◆ EXCERPTED PASSAGE:
★ ★ ★ ★

On Wed, 25 Jun 2008, Denys Vlasenko wrote:

> On Tuesday 24 June 2008 07:57, Mikulas Patocka wrote:
>> Inline wake_up_bit. The function just pases arguments around.
>>
>> Signed-off-by: Mikulas Patocka <[email protected]>
>>
>> int __wait_on_bit_lock(wait_queue_head_t *, struct wait_bit_queue *, int (*)(void *), unsigned);
>> -void wake_up_bit(void *, int);
>> int out_of_line_wait_on_bit(void *, int, int (*)(void *), unsigned);
>
>> +static __always_inline void wake_up_bit(void *word, int bit)
>> +{
>> + __wake_up_bit(bit_waitqueue(word, bit), word, bit);
>> +}
>
> So now every call to wake_up_bit(word, bit) now is converted to:
>
> __wake_up_bit(bit_waitqueue(word, bit), word, bit);
>
> which is in turn converted to (looking into your next patch):
>
> {
> wait_queue_head_t *wq = bit_waitqueue(word, bit);
> struct wait_bit_key key = __WAIT_BIT_KEY_INITIALIZER(word, bit);
> if (waitqueue_active(wq))
> __wake_up(wq, TASK_NORMAL, 1, &key);
> }
>
> which is in turn converted to (looking into your other patch):
>
> {
> wait_queue_head_t *wq = bit_waitqueue(word, bit);
> struct wait_bit_key key = __WAIT_BIT_KEY_INITIALIZER(word, bit);
> if (waitqueue_active(wq))
> {
> unsigned long flags;
> spin_lock_irqsave(&qw->lock, flags);
> __wake_up_common(wq, TASK_NORMAL, 1, 0, &key);
> spin_unlock_irqrestore(&wq->lock, flags);
> }
> }
>
> And you know what? This is likely not the end yet! It's possible
> spin_lock_irqXXX, __wake_up_common, waitqueue_active or bit_waitqueue
> are inlines - I didn't check.
> --
> vda

Yes, that's 0.2% code size increase (or none increase, if drop
inline-__wake_up_bit.patch and apply only the other patches). To me it
seems crazy, how this code was refactored again and again over time, up to
8 levels of functions (including passing a pointer to a method). In 2.0.x
kernel series, it was just a single call to wake up a queue.

Mikulas

2008-06-25 15:25:14

by Denys Vlasenko

[permalink] [raw]
Subject: Re: [3/10 PATCH] inline wake_up_bit

On Wednesday 25 June 2008 16:36, Mikulas Patocka wrote:
> > On Tuesday 24 June 2008 07:57, Mikulas Patocka wrote:
> >> Inline wake_up_bit. The function just pases arguments around.

★ ★ ★ ★

◆ RECORDS SUPPLIED:
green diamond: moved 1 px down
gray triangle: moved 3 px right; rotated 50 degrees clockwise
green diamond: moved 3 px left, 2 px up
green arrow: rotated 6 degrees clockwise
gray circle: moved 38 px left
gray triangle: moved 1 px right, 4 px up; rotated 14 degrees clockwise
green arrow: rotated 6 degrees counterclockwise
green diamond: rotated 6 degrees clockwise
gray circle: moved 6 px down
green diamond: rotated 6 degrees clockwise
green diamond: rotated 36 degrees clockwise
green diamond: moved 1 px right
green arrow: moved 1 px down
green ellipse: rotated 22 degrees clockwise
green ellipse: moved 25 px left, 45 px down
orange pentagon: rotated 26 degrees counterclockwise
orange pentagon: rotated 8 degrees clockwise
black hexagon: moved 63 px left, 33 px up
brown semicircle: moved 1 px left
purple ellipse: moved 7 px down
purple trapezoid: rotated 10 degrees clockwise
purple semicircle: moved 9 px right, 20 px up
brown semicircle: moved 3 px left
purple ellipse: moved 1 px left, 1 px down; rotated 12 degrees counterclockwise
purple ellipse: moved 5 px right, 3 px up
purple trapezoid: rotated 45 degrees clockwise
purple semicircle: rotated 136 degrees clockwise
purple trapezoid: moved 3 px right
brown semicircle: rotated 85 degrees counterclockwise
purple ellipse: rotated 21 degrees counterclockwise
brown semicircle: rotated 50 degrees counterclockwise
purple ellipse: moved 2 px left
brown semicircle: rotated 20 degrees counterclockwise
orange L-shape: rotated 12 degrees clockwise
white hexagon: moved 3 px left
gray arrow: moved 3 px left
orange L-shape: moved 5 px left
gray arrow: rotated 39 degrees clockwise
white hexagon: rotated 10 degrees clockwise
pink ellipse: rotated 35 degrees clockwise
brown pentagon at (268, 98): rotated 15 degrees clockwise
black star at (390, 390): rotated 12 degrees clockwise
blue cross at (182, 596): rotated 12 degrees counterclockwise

★ ★ ★ ★

◆ TASK SET:
(A) In the kernel mailing-list thread, why does Denys Vlasenko say the expansion of wake_up_bit is likely not finished after the last code block he shows?
(B) Reproduce the records verbatim, from their first line through the line containing "brown semicircle: moved 3 px left".
The thread and the records are unrelated material.

◆ SET OF ANSWERS:
(A) Some of the functions still being called, namely spin_lock_irqXXX, __wake_up_common, waitqueue_active or bit_waitqueue, might be inlines themselves, which would expand the code further. He had not checked whether they are.

(B)
green diamond: moved 1 px down
gray triangle: moved 3 px right; rotated 50 degrees clockwise
green diamond: moved 3 px left, 2 px up
green arrow: rotated 6 degrees clockwise
gray circle: moved 38 px left
gray triangle: moved 1 px right, 4 px up; rotated 14 degrees clockwise
green arrow: rotated 6 degrees counterclockwise
green diamond: rotated 6 degrees clockwise
gray circle: moved 6 px down
green diamond: rotated 6 degrees clockwise
green diamond: rotated 36 degrees clockwise
green diamond: moved 1 px right
green arrow: moved 1 px down
green ellipse: rotated 22 degrees clockwise
green ellipse: moved 25 px left, 45 px down
orange pentagon: rotated 26 degrees counterclockwise
orange pentagon: rotated 8 degrees clockwise
black hexagon: moved 63 px left, 33 px up
brown semicircle: moved 1 px left
purple ellipse: moved 7 px down
purple trapezoid: rotated 10 degrees clockwise
purple semicircle: moved 9 px right, 20 px up
brown semicircle: moved 3 px left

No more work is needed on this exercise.